= DATA FOR THIS EXERCISE =
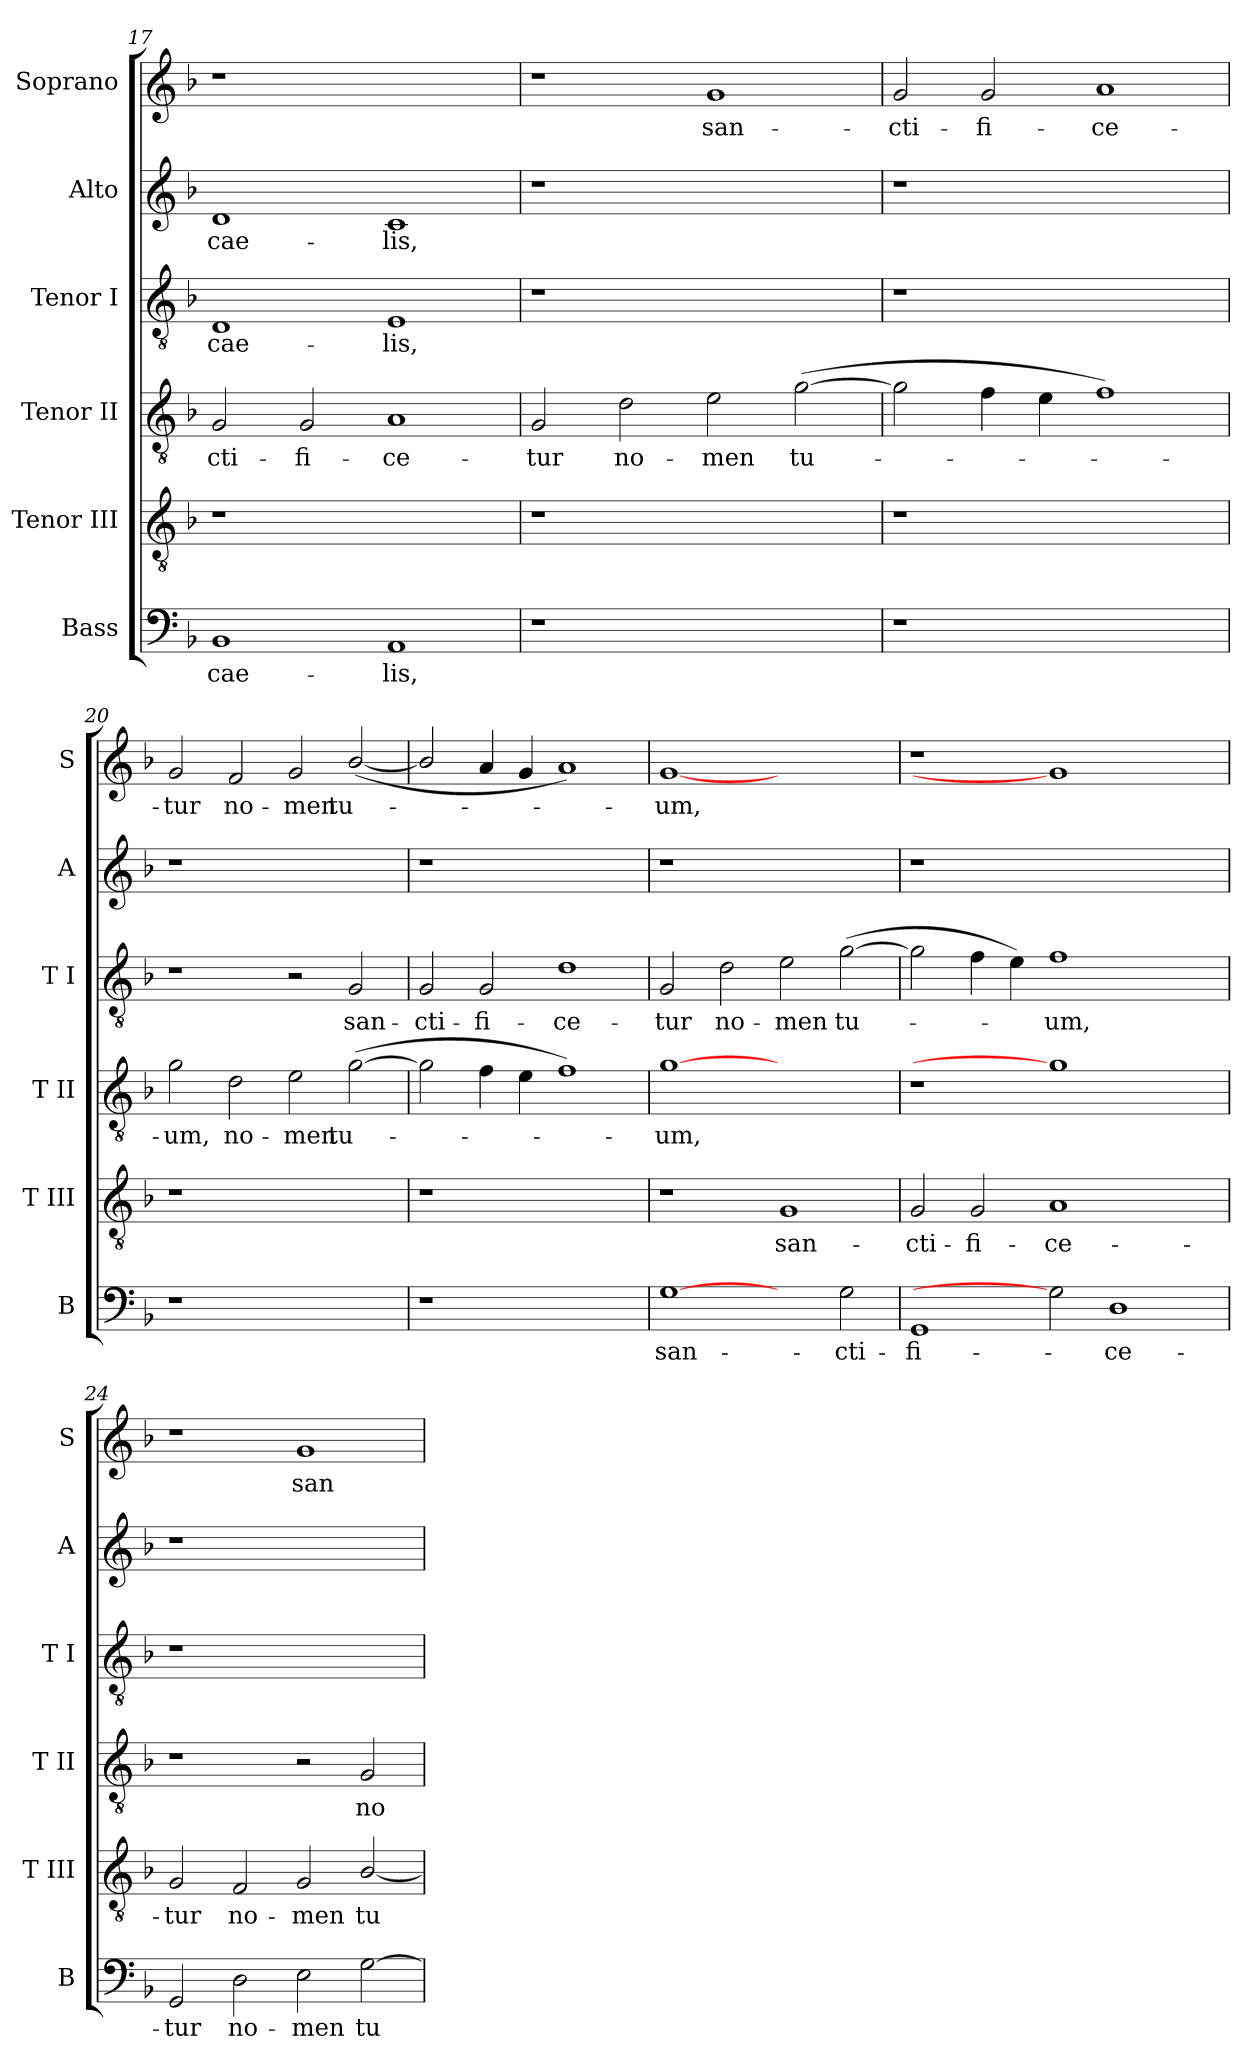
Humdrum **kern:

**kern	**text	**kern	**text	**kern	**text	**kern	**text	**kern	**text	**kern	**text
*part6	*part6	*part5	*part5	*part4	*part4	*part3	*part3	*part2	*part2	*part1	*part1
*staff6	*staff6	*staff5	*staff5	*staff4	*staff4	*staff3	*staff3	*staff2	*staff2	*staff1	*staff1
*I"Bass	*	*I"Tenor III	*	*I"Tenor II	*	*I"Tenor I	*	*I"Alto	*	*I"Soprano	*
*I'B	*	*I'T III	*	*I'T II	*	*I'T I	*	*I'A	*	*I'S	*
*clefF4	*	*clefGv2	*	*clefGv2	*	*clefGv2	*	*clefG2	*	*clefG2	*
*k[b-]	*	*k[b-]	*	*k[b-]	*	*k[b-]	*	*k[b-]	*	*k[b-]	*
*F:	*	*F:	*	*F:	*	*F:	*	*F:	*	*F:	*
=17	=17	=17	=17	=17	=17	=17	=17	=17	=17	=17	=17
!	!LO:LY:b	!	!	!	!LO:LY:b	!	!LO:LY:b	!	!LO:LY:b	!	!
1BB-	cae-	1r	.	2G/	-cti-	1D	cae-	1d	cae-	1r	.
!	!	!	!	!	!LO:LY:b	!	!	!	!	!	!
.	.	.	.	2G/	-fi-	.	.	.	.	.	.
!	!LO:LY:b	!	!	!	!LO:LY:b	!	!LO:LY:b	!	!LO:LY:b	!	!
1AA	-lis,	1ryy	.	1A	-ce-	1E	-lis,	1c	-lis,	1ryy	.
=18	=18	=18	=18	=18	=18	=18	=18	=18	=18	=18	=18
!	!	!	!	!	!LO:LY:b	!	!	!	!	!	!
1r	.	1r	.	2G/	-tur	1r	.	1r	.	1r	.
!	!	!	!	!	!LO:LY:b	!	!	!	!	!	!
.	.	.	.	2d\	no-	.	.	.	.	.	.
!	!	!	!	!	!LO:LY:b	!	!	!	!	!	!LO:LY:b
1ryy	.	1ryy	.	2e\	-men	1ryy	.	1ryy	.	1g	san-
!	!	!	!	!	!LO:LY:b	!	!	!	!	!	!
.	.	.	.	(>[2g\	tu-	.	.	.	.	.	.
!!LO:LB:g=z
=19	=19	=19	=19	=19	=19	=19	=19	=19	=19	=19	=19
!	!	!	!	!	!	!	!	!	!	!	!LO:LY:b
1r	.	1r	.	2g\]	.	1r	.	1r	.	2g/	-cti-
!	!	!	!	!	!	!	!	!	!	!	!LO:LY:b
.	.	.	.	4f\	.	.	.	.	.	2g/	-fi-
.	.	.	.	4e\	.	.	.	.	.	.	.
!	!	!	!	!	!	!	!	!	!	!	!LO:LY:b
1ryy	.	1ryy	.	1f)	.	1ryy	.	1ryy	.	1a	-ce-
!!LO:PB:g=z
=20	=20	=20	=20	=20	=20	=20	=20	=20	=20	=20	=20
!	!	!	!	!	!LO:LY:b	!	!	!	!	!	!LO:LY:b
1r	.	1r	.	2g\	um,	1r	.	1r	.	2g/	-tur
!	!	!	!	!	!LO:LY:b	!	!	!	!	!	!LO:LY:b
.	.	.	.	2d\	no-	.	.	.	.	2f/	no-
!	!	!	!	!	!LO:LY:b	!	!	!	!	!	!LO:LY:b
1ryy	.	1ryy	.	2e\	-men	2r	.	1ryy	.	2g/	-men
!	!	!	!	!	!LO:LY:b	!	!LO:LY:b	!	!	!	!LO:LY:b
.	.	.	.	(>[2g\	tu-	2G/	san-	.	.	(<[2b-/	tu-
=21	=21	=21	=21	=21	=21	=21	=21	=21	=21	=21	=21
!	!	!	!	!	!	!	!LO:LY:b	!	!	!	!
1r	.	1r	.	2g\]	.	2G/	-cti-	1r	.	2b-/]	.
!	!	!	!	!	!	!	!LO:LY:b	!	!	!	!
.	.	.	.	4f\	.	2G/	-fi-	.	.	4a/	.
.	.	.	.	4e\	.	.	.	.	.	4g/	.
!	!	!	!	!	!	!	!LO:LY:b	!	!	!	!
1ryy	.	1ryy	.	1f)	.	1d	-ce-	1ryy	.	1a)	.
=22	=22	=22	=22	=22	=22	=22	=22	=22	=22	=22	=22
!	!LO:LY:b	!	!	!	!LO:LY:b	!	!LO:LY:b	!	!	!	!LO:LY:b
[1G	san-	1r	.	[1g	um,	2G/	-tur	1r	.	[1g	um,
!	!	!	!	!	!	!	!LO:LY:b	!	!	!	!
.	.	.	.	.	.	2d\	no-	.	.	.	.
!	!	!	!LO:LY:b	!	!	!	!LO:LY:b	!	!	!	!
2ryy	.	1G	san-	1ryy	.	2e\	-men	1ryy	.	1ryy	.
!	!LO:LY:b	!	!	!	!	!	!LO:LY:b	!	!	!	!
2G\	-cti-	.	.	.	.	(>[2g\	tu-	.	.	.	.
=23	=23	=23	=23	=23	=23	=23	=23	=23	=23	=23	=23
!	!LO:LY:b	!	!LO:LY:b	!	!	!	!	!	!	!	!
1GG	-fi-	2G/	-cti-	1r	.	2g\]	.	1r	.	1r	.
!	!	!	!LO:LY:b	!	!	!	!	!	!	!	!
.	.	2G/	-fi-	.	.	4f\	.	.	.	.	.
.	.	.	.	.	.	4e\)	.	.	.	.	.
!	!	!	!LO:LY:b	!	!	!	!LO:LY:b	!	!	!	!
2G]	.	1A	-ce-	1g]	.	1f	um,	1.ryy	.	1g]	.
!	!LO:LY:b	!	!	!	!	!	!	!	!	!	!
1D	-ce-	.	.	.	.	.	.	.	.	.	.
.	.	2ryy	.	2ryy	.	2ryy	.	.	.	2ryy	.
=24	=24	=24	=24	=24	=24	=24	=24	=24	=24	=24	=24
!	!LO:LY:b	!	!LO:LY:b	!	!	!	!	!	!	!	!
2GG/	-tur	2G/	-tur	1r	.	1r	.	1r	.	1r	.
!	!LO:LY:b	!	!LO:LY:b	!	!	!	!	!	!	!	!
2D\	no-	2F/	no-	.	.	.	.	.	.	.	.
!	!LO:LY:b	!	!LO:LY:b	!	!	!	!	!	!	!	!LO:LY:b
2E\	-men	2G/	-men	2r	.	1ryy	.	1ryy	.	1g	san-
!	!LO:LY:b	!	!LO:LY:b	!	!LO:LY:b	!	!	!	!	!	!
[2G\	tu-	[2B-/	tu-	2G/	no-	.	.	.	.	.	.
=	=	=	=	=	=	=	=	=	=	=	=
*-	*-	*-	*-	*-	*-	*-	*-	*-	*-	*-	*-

= WRITTEN INSTRUCTION =
Copy every line of the records above that holds the string "kern", with case counting.

= RESPONSE FOR THIS EXERCISE =
Humdrum **kern:
**kern	**text	**kern	**text	**kern	**text	**kern	**text	**kern	**text	**kern	**text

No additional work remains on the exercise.